Лунин (Эйдельман) - страница 3

Захар Матвеевич — Артамона Муравьева.

Семь декабристов из одного «муравейника», не считая более отдаленной родни.

Все будет, но ничего этого и никого из этих еще нет. И пока еще Яковлевы, предки Герцена, пригоняют лодку крестьян для продажи, Иван Петрович Чаадаев и Николай Михайлович Лунин не подозревают, сколь примечательные они дяди, а Осип Абрамович Ганнибал отнюдь не ощущает себя знаменитейшим из дедов…


2. Вольтер и «ступай, скотина», Торквато Тассо и «хари», 37 рублей оброку и академия с диоптрикой, просвещение и старина соединяются, разъединяются, сталкиваются и отталкиваются, образуя пестрые ситуации, характеры, стиль…

«Петр I не страшился народной свободы, неминуемого следствия просвещения, ибо доверял своему могуществу и презирал человечество, может быть, более, чем Наполеон».

Пушкин запишет эту мысль через полвека.

Самодержавие и просвещение — в принципе две вещи несовместные.

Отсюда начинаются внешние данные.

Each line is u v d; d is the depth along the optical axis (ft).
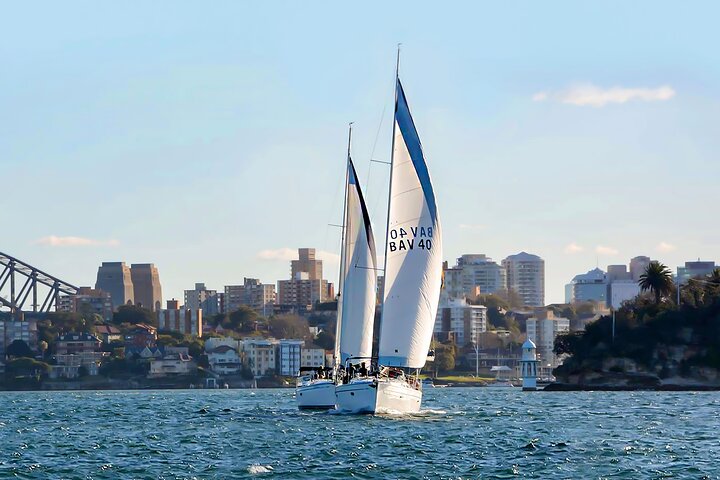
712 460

Просвещая, Петр подводит мину под всевластие Романовых, но мину замедленную: на его век и на ближних потомков хватит. Более просвещенные будут покамест слушаться даже лучше, чем прежние невежи, петербургская дубинка крепче московской…

12 ноября 1734 года флотский лейтенант Михаил Плаутин доносил на Григория Скорнякова-Писарева: «Сего ноября 11 дня Писарев рассказывал мне, будто он сочинитель геометрии и механики, и на то я ему сказал, что науки геометрии сочинитель Евклид, на что он сказал, что будто ему, Писареву, в честь оная геометрия напечатана на имя его… И по его приказу принесена геометрия письменная, а не печатанная и то не его руки. Тако же и фигуры в той книге — те, которые авторов сочинения, а не его, Писарева… И на оное он, Писарев, с великим сердцем мне закричал, что ты-де не веришь за своей спесью, отчего-де потерял свой смысл, не зная ничего, и знаю-де, какой ты человек!

На что я ему говорил, что я беспорочный человек и не унижаюся…»

Из жалобы видно, что «дело дошло было до шпаг».

Плоды просвещения: разве лет за 50 до того дворянин взялся бы за шпагу, доказывая, что геометрия и сами фигуры — не евклидовы, а его собственные? Скорняков-Писарев норовит окончить спор увесистым «а ты кто таков?». Но оппонент, не оробев, разит постулатом — «лучше донести первым, чем вторым».


3. «Гей, Андрей Иванович!» — кричала, бывало, императрица Анна Иоанновна — и все знатные, богатые и просвещенные бледнели, потому что начальник Тайной канцелярии Андрей Иванович Ушаков мог тут же увести любого Воронцова, Голицына, Скорнякова-Писарева и Евклида под кнут, на дыбу, к раскаленным щипцам и другим предметам первой государственной необходимости. Наука Андрея Ивановича, впрочем, в ту пору тоже совершенствовалась. Сохранился даже ученый труд «Обряд как обвиненный пытается» (где, между прочим, рекомендуется, «наложа на голову веревки и просунув кляп, вертеть так, что пытанный изумленным бывает»).